La Souris

J'aimerais bien me cacher sous le bureau. Me recroqueviller dans un coin sombre de la pièce, seule, derrière de gros meubles, une pile de cartons ou une porte entrebâillée. Je pourrais me glisser dans un placard ou attendre que "ça passe" dans les toilettes, comme si j'avais dix ans, comme si le monde me faisait peur. C'est peut-être le cas.

Je suis fatiguée de sourire, de faire semblant. J'ai envie d'assumer, de crier : ma pièce ne rentre pas dans votre puzzle. Est-ce que je devrais la découper, forcer le passage quitte à tout casser, attendre que l'on change de jeu ou que les choses évoluent en ma faveur? Je n'ai pas peur. J'ai juste besoin d'être à l'aise dans mes baskettes! Je ne veux pas me taire. Je ne veux pas tout prendre avec des pincettes. Je ne veux pas qu'on me juge, qu'on m'observe, qu'on me surveille, qu'on me plaigne. Je veux être en terrain conquis. Baisser ma garde et rire, bêtement, pour rien, pour des absurdités. Lâcher la pression. Être moi, sans état d'âme.

Je m'imagine que l'on me déteste, que l'on me méprise, car je suis maladroite, empotée, hésitante. Mais la vérité est bien pire : on me rien-du-tout. Je ne suis personne. On ne me connaît pas. On ne m'ignore pas non plus. Je suis bel et bien là, c'est un fait. Mais moi ou quelqu'un d'autre, qu'est-ce que ça change? Je suis une forme humaine sans particularité. Je viens, j'agis et je repars. Je m'automatise. Je me routinise. J'exerce une fonction plus qu'une profession, je suis un humain plus qu'un être.

Je leur fais de la peine et, ça aussi, c'est bien pire que d'être détestée. Je suis une petite souris grise qui tremble comme une feuille devant une assemblée de chats interloqués et bienveillants. Ou bien je suis un chat qui, au milieu de ses contemporains, oublie qu'il en est un et se voit souris. Ce qui a pour effet de lui coller le cafard! Chose probable, le chat se fait des idées et se morfond pour rien. Il suffit généralement d'un peu de temps pour que chats et souris montrent leurs vrais visages et pour que les recoins sombres de l'inconnu deviennent plus accueillants.

Mais j'ai l'impression de réapprendre à marcher, à parler, à penser et cela m'horripile.

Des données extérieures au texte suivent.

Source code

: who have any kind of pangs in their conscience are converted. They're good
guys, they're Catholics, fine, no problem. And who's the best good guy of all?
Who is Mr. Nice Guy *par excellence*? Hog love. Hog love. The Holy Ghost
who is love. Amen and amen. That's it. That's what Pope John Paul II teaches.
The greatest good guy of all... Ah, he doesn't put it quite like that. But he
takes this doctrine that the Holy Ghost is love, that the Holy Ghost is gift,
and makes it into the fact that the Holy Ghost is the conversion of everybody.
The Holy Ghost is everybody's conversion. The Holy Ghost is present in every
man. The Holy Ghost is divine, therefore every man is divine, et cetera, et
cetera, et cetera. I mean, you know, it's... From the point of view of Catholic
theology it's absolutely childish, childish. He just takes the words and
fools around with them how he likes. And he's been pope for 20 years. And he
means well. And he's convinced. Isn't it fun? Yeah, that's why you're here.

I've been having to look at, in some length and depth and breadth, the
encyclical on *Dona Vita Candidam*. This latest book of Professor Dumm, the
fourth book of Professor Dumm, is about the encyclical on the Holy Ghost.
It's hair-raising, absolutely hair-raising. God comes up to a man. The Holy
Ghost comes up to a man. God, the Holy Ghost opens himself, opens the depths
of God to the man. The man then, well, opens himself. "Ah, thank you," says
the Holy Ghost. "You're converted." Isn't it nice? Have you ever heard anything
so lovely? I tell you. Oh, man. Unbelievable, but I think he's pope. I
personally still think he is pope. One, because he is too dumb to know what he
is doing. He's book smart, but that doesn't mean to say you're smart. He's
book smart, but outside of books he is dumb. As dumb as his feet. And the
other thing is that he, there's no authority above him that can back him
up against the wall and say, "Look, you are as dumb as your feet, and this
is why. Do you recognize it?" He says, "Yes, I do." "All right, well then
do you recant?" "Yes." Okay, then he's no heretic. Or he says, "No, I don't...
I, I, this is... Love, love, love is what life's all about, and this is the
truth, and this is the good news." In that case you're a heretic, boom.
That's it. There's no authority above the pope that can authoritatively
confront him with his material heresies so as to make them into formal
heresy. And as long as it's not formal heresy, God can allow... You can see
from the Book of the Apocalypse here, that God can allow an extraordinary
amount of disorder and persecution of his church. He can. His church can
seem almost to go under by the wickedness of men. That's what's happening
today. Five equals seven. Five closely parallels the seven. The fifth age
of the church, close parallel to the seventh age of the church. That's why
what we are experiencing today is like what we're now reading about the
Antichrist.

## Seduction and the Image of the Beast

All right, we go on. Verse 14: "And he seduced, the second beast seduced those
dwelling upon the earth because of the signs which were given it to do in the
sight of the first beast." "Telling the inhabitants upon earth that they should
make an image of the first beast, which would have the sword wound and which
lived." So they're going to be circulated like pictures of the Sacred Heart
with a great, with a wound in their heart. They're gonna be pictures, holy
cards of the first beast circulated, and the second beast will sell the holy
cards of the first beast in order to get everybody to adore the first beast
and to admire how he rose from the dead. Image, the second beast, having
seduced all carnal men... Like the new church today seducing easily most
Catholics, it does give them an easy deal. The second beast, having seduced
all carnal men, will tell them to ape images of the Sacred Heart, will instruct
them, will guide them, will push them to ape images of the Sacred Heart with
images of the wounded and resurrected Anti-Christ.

Si j'étais de ces artistes qui se métamorphosent à leur guise, pour le plus grand bonheur des spectateurs, tout serait tellement plus simple. Moi qui pensais, il y a peu encore, en avoir fini avec cet absurde stratagème, me revoilà prise dans un piège que je ne connais que trop. J'ai le temps, dit-on, c'est le début et c'est normal. Tout vient à point à qui etc... Chaque jour arrive à l'heure, chaque heure comporte soixante minutes... Je dois "trouver la voie" et remettre la main sur ce trésor de patience quasi-neuf dans son emballage d'origine. Allez savoir si je ne l'ai pas revendu sur ebay après l'obtention de mon diplôme!